Line by line, repeat the data below exactly, beginning at the first line and ending at the line with "45: (496, 502, 1.11)". Omit pictures.

Dataset entries
= = = = = = =
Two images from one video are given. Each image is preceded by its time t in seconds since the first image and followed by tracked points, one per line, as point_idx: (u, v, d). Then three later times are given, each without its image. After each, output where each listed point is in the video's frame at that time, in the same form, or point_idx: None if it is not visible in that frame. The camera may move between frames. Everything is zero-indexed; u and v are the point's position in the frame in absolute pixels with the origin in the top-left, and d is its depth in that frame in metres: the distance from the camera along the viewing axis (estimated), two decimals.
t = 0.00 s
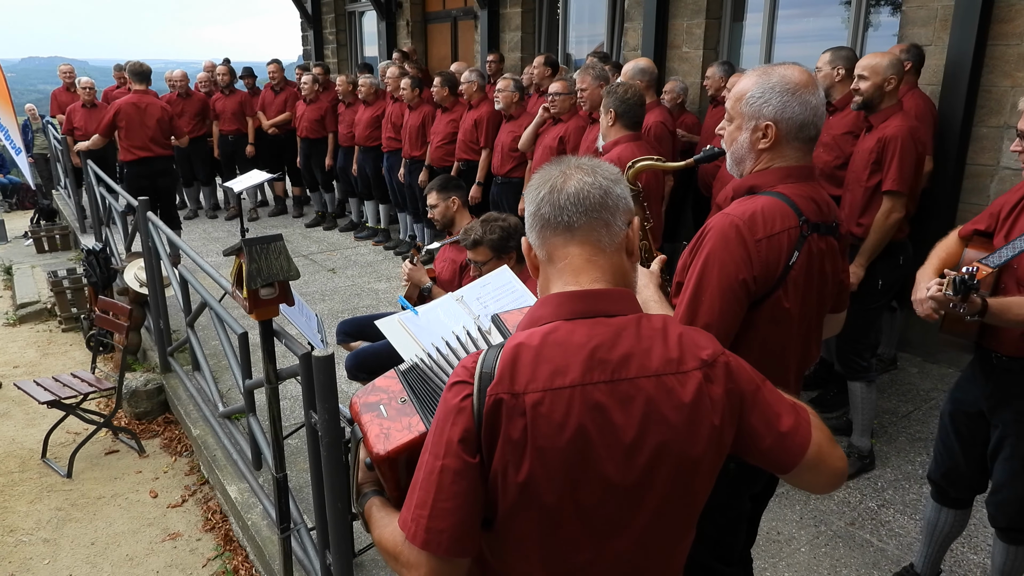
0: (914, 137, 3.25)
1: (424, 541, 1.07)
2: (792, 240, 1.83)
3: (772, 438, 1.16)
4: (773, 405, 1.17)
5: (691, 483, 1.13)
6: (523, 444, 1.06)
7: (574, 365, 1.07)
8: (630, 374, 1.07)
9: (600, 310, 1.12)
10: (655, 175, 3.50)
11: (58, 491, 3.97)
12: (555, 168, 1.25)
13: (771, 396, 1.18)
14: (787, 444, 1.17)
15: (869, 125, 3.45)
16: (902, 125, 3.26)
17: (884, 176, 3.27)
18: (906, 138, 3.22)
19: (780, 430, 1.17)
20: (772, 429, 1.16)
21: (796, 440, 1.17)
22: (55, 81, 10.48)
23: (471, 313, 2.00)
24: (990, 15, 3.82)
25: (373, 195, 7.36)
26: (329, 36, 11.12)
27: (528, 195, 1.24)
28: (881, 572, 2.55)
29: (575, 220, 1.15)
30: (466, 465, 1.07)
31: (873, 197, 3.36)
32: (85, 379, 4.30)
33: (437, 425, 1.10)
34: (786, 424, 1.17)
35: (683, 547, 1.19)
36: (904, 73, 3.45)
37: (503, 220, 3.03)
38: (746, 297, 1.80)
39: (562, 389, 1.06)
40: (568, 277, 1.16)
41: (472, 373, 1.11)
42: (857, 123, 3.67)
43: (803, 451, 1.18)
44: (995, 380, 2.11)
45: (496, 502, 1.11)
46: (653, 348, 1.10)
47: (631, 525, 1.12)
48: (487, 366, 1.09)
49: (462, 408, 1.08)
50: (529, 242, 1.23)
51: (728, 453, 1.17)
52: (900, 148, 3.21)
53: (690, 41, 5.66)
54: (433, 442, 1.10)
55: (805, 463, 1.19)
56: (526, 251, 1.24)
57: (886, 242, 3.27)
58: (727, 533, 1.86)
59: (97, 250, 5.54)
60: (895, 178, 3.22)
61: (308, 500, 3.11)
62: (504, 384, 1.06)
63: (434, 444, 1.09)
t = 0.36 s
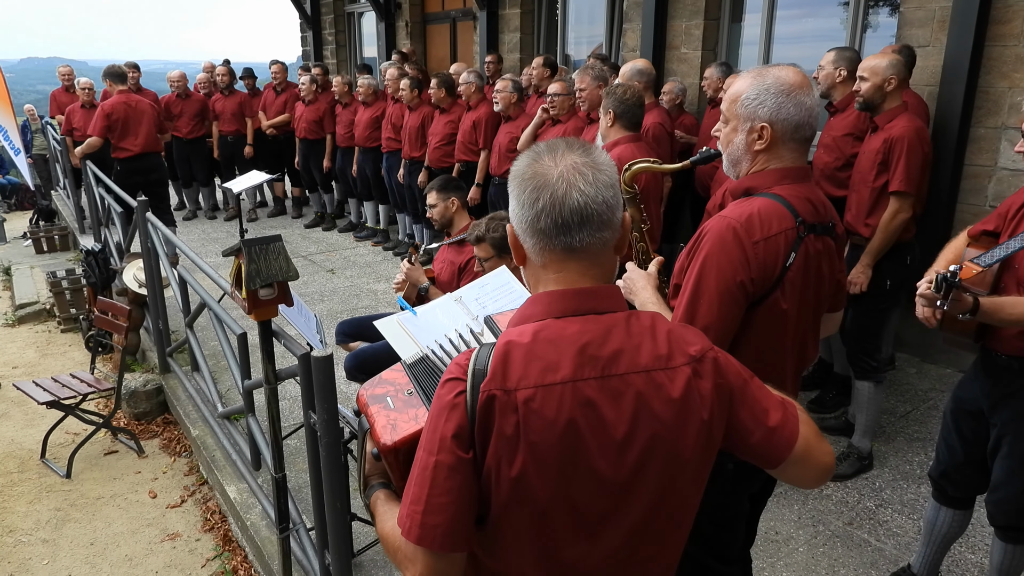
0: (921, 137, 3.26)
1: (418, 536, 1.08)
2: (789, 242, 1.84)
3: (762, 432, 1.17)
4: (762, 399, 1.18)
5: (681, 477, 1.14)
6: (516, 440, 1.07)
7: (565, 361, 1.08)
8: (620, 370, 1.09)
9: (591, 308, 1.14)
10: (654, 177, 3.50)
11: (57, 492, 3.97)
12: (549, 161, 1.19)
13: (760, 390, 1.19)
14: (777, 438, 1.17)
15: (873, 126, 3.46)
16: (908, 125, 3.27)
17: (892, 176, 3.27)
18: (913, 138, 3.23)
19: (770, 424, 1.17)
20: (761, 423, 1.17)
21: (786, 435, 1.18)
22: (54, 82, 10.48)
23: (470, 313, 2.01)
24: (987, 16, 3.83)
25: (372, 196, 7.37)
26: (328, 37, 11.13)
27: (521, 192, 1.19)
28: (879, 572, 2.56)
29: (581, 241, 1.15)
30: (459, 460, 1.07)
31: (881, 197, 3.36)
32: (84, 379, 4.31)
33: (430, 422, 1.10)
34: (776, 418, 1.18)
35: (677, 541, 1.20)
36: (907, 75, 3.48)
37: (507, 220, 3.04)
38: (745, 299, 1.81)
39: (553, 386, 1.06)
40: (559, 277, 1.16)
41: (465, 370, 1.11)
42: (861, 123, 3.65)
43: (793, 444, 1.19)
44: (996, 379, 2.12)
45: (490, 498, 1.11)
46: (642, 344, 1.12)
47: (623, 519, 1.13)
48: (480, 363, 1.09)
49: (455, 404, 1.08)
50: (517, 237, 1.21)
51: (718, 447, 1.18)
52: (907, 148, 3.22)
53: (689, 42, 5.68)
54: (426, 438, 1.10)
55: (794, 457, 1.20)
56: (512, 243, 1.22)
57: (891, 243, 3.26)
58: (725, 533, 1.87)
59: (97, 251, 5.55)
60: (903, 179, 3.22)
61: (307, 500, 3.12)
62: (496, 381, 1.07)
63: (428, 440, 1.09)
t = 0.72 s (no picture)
0: (931, 137, 3.26)
1: (413, 532, 1.08)
2: (786, 243, 1.84)
3: (749, 425, 1.19)
4: (749, 393, 1.20)
5: (672, 471, 1.15)
6: (510, 437, 1.06)
7: (558, 358, 1.08)
8: (612, 366, 1.09)
9: (584, 305, 1.14)
10: (650, 178, 3.50)
11: (56, 494, 3.97)
12: (554, 165, 1.16)
13: (747, 383, 1.21)
14: (765, 431, 1.20)
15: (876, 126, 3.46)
16: (920, 125, 3.28)
17: (902, 177, 3.26)
18: (925, 137, 3.23)
19: (758, 418, 1.19)
20: (749, 416, 1.19)
21: (774, 427, 1.20)
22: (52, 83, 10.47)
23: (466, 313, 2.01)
24: (984, 16, 3.84)
25: (371, 197, 7.37)
26: (327, 38, 11.13)
27: (524, 194, 1.15)
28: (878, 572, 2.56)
29: (585, 256, 1.15)
30: (453, 456, 1.07)
31: (891, 197, 3.36)
32: (83, 381, 4.31)
33: (425, 420, 1.10)
34: (764, 411, 1.20)
35: (668, 535, 1.21)
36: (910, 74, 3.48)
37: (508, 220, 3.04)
38: (743, 300, 1.81)
39: (546, 383, 1.06)
40: (550, 275, 1.16)
41: (459, 368, 1.11)
42: (864, 124, 3.67)
43: (780, 436, 1.21)
44: (995, 378, 2.12)
45: (483, 494, 1.11)
46: (633, 341, 1.12)
47: (616, 513, 1.14)
48: (474, 361, 1.09)
49: (449, 402, 1.08)
50: (513, 237, 1.18)
51: (706, 441, 1.20)
52: (919, 148, 3.22)
53: (687, 43, 5.68)
54: (420, 435, 1.10)
55: (783, 449, 1.22)
56: (506, 241, 1.20)
57: (902, 242, 3.25)
58: (724, 532, 1.87)
59: (96, 253, 5.54)
60: (914, 179, 3.21)
61: (306, 501, 3.12)
62: (490, 378, 1.06)
63: (423, 438, 1.09)
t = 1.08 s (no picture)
0: (928, 138, 3.26)
1: (414, 527, 1.08)
2: (782, 242, 1.84)
3: (748, 423, 1.20)
4: (749, 392, 1.21)
5: (673, 469, 1.15)
6: (514, 434, 1.06)
7: (562, 356, 1.08)
8: (616, 365, 1.09)
9: (586, 302, 1.14)
10: (647, 178, 3.50)
11: (54, 495, 3.96)
12: (574, 170, 1.14)
13: (746, 382, 1.22)
14: (764, 429, 1.21)
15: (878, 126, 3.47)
16: (916, 125, 3.28)
17: (897, 177, 3.27)
18: (920, 138, 3.23)
19: (757, 416, 1.21)
20: (749, 415, 1.20)
21: (771, 426, 1.22)
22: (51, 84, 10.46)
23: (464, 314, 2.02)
24: (983, 17, 3.85)
25: (369, 198, 7.37)
26: (325, 39, 11.13)
27: (544, 199, 1.13)
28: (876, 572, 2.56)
29: (600, 263, 1.15)
30: (455, 452, 1.07)
31: (886, 197, 3.37)
32: (81, 382, 4.30)
33: (428, 415, 1.10)
34: (763, 410, 1.21)
35: (666, 532, 1.22)
36: (913, 74, 3.48)
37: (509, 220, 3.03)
38: (740, 299, 1.81)
39: (551, 380, 1.06)
40: (562, 277, 1.15)
41: (463, 363, 1.11)
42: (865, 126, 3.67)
43: (777, 436, 1.23)
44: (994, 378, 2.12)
45: (484, 491, 1.11)
46: (636, 339, 1.12)
47: (617, 511, 1.14)
48: (479, 356, 1.08)
49: (453, 397, 1.07)
50: (526, 239, 1.16)
51: (706, 440, 1.21)
52: (914, 149, 3.22)
53: (686, 43, 5.69)
54: (423, 430, 1.10)
55: (780, 447, 1.24)
56: (517, 242, 1.17)
57: (895, 243, 3.25)
58: (723, 533, 1.87)
59: (94, 253, 5.53)
60: (909, 179, 3.22)
61: (305, 502, 3.12)
62: (495, 374, 1.06)
63: (425, 434, 1.08)
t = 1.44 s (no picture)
0: (918, 140, 3.25)
1: (416, 526, 1.08)
2: (778, 242, 1.84)
3: (748, 421, 1.21)
4: (748, 390, 1.22)
5: (674, 468, 1.15)
6: (518, 432, 1.06)
7: (565, 354, 1.08)
8: (619, 363, 1.09)
9: (586, 302, 1.14)
10: (648, 178, 3.50)
11: (53, 496, 3.96)
12: (583, 172, 1.14)
13: (746, 380, 1.23)
14: (763, 426, 1.22)
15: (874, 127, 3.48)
16: (906, 128, 3.27)
17: (886, 180, 3.27)
18: (910, 142, 3.22)
19: (756, 414, 1.21)
20: (748, 413, 1.21)
21: (770, 424, 1.23)
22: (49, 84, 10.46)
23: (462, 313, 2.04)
24: (981, 18, 3.85)
25: (368, 198, 7.37)
26: (324, 39, 11.12)
27: (555, 202, 1.12)
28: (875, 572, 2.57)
29: (607, 265, 1.16)
30: (458, 451, 1.07)
31: (876, 199, 3.38)
32: (80, 382, 4.30)
33: (431, 414, 1.10)
34: (762, 408, 1.22)
35: (667, 530, 1.22)
36: (914, 76, 3.49)
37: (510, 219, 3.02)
38: (735, 299, 1.81)
39: (555, 378, 1.06)
40: (570, 279, 1.15)
41: (466, 361, 1.10)
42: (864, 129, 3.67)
43: (775, 433, 1.23)
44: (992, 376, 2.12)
45: (487, 490, 1.11)
46: (639, 338, 1.13)
47: (620, 510, 1.14)
48: (482, 354, 1.08)
49: (456, 396, 1.07)
50: (534, 241, 1.15)
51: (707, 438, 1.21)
52: (903, 152, 3.22)
53: (684, 43, 5.69)
54: (427, 428, 1.10)
55: (778, 445, 1.25)
56: (524, 244, 1.16)
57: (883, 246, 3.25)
58: (719, 532, 1.87)
59: (92, 254, 5.52)
60: (897, 184, 3.21)
61: (304, 502, 3.12)
62: (499, 373, 1.06)
63: (429, 432, 1.09)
= = = = = = =
*COMPLETED TASK*.
Two images from one video are given. Each image is preceded by its time t in seconds since the first image and followed by tracked points, one per line, as point_idx: (u, v, d). Then three later times are given, each without its image. After each, output where each listed point is in the video's frame at that time, in the same form, or point_idx: None if it is not visible in that frame. The camera may move between frames. Everything is zero-indexed; u and v are the point's position in the frame in absolute pixels with the origin in the top-left, and d is its depth in that frame in metres: the distance from the camera along the viewing axis (estimated), two decimals.
t = 0.00 s
0: (914, 137, 3.25)
1: (424, 541, 1.07)
2: (792, 240, 1.83)
3: (772, 438, 1.16)
4: (773, 405, 1.17)
5: (691, 483, 1.13)
6: (523, 444, 1.06)
7: (574, 365, 1.07)
8: (630, 374, 1.07)
9: (600, 310, 1.12)
10: (655, 175, 3.50)
11: (58, 491, 3.97)
12: (555, 168, 1.25)
13: (771, 396, 1.18)
14: (787, 444, 1.17)
15: (869, 125, 3.45)
16: (902, 125, 3.26)
17: (884, 176, 3.27)
18: (906, 138, 3.22)
19: (780, 430, 1.17)
20: (772, 429, 1.16)
21: (796, 440, 1.17)
22: (55, 81, 10.48)
23: (471, 313, 2.00)
24: (990, 15, 3.82)
25: (373, 195, 7.36)
26: (329, 36, 11.12)
27: (528, 195, 1.24)
28: (881, 572, 2.55)
29: (575, 220, 1.15)
30: (466, 465, 1.07)
31: (873, 197, 3.36)
32: (85, 379, 4.30)
33: (437, 425, 1.10)
34: (786, 424, 1.17)
35: (683, 547, 1.19)
36: (904, 73, 3.45)
37: (503, 220, 3.03)
38: (746, 297, 1.80)
39: (562, 389, 1.06)
40: (568, 277, 1.16)
41: (472, 373, 1.11)
42: (857, 123, 3.67)
43: (803, 451, 1.18)
44: (995, 380, 2.11)
45: (496, 502, 1.11)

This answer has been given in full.